Lundi matin, un bon ami de M. Lauzon, Alain Cliche, l'a découvert étendu, sans vie. Sur Facebook, M. Cliche avait écrit dès 5 h : « Je sens que la journée va être pénible. » Deux heures plus tard, il publiait un nouveau statut. « J'ai une très mauvaise nouvelle ce matin : notre ami Jean-Guy est décédé cette nuit. »

Appelée sur place, la police municipale de Saint-Jérôme a découvert plusieurs timbres de fentanyl sur le corps du défunt, selon ce qu'ont confirmé deux sources bien au fait du dossier à La Presse. Cet opiacé 100 fois plus puissant que la morphine peut être prescrit comme antidouleur, mais il circule aussi sur le marché noir.

UNE PERQUISITION VIRE À LA TRAGÉDIE

La police municipale a alors appelé la Sûreté du Québec à la rescousse pour la suite de l'enquête.
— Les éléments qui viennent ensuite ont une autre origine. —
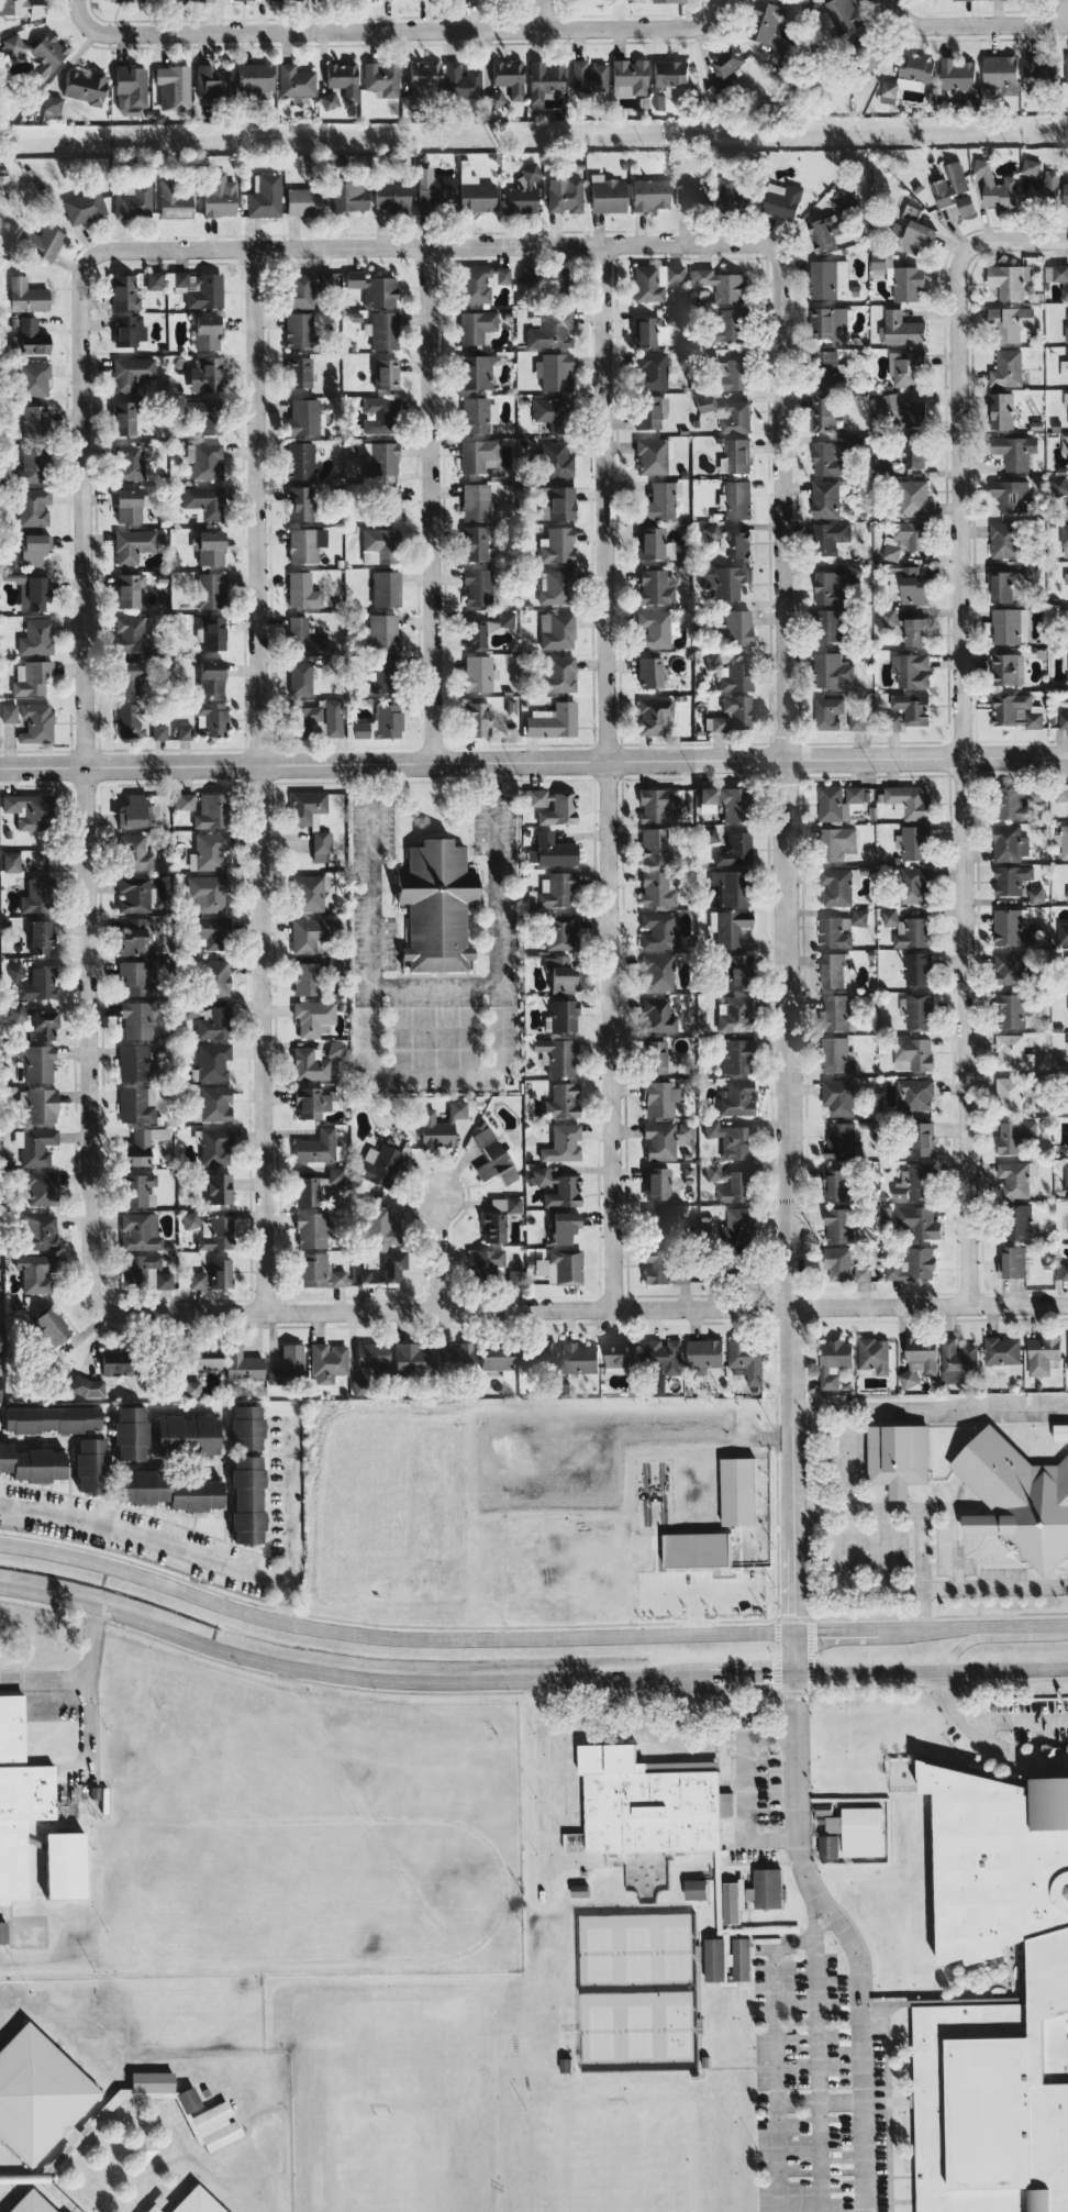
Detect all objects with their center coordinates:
building: (113, 0)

Ses agents se sont intéressés à Alain Cliche, soupçonné d'avoir aidé le défunt à se procurer le fentanyl. Ils se sont rendus chez lui, rue Rochon, toujours à Saint-Jérôme.

« Dans le cadre de cette enquête, la SQ aurait obtenu un mandat pour perquisitionner le domicile de l'homme de 55 ans. Une fois sur les lieux, les policiers auraient demandé plusieurs fois à l'homme d'ouvrir sa porte. Ils auraient entendu un bruit à l'intérieur du domicile. Le civil aurait été retrouvé mort, semblant avoir retourné une arme à feu contre lui », a expliqué hier le BEI dans un communiqué.

Toute la journée, plusieurs personnes ont rendu hommage aux deux disparus, de vive voix et sur les réseaux sociaux.

Le fentanyl

  • Le fentanyl est un opioïde prescrit au Canada depuis les années 90.
  • L'an dernier, un rapport de l'Institut canadien d'information sur la santé relevait que le nombre d'hospitalisations pour intoxication aux opioïdes au Canada a augmenté de 30 % entre 2007 et 2015.
  • La crise entraînerait plus de 13 hospitalisations par jour.
  • Le Québec était la province avec le plus faible taux d'hospitalisations pendant la durée de l'étude.
  • L'organisme Échec au Crime a annoncé récemment que pour combattre le phénomène, il offre 2000 $ de récompense pour toute information qui permet la saisie de fentanyl au Québec.